*** Begin section ***
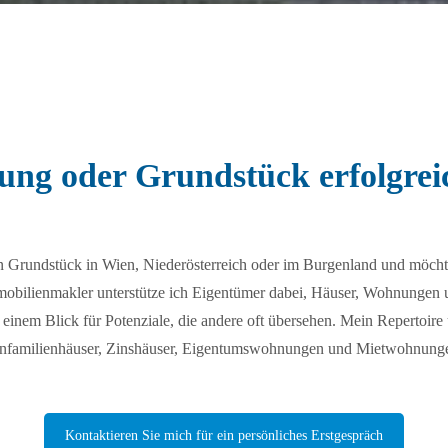
ng oder Grundstück erfolgrei
in Grundstück in Wien, Niederösterreich oder im Burgenland und möch
mobilienmakler unterstütze ich Eigentümer dabei, Häuser, Wohnungen u
t einem Blick für Potenziale, die andere oft übersehen. Mein Repertoir
nfamilienhäuser, Zinshäuser, Eigentumswohnungen und Mietwohnung
Kontaktieren Sie mich für ein persönliches Erstgespräch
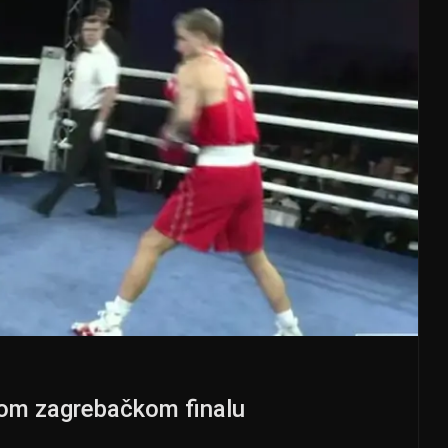
nom zagrebačkom finalu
*** End section ***
YOUR OBJECTIVE:
Please copy every line of text in the listing above word for word, leaving out the pictures.

WRITTEN RESPONSE:
ng oder Grundstück erfolgrei
in Grundstück in Wien, Niederösterreich oder im Burgenland und möch
mobilienmakler unterstütze ich Eigentümer dabei, Häuser, Wohnungen u
t einem Blick für Potenziale, die andere oft übersehen. Mein Repertoir
nfamilienhäuser, Zinshäuser, Eigentumswohnungen und Mietwohnung
Kontaktieren Sie mich für ein persönliches Erstgespräch
nom zagrebačkom finalu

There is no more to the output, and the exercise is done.